Render the listing below as a two-column Markdown table headed Row and Line, giving each non-blank line its own numbered row. Leave the pictures out of the table.

**** Data for this task ****

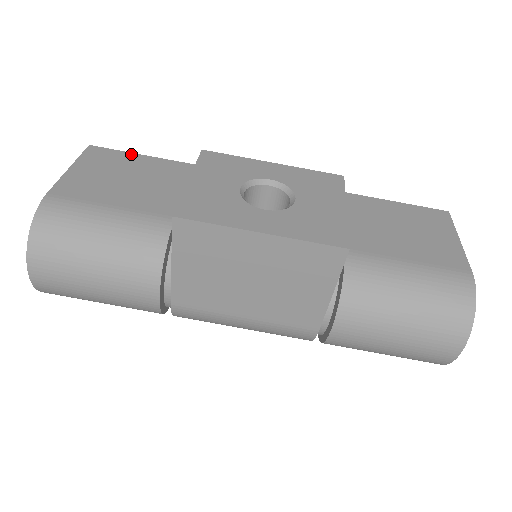
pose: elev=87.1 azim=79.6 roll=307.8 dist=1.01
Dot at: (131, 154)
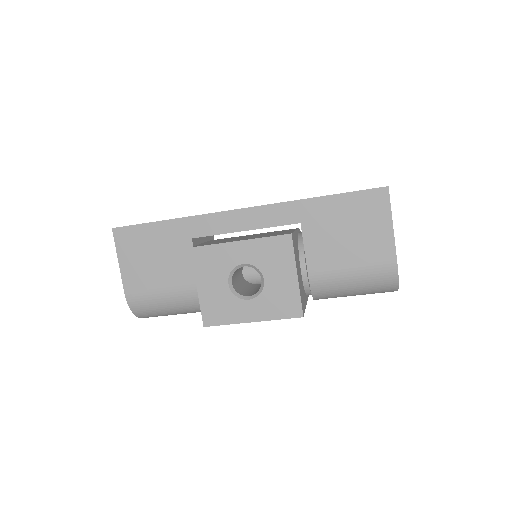
Dot at: (141, 226)
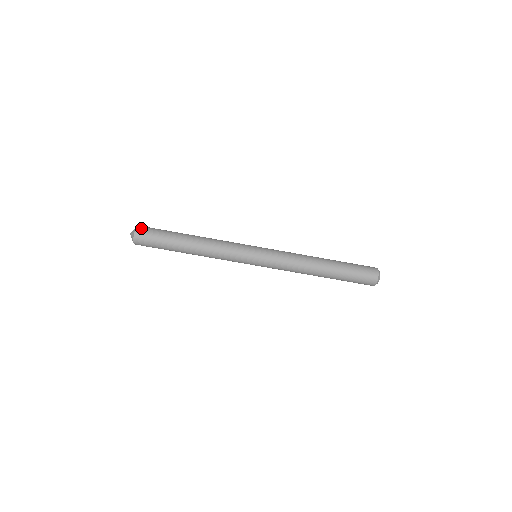
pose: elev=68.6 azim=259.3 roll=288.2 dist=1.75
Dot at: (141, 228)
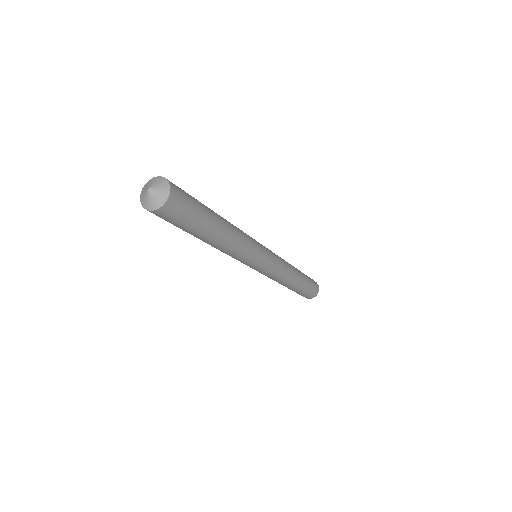
Dot at: (167, 211)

****

:: Task result ::
| Row | Line |
|---|---|
| 1 | pose: elev=87.1 azim=79.6 roll=307.8 dist=1.01 |
| 2 | Dot at: (131, 154) |
| 3 | Dot at: (141, 226) |
| 4 | pose: elev=68.6 azim=259.3 roll=288.2 dist=1.75 |
| 5 | Dot at: (141, 228) |
| 6 | Dot at: (167, 211) |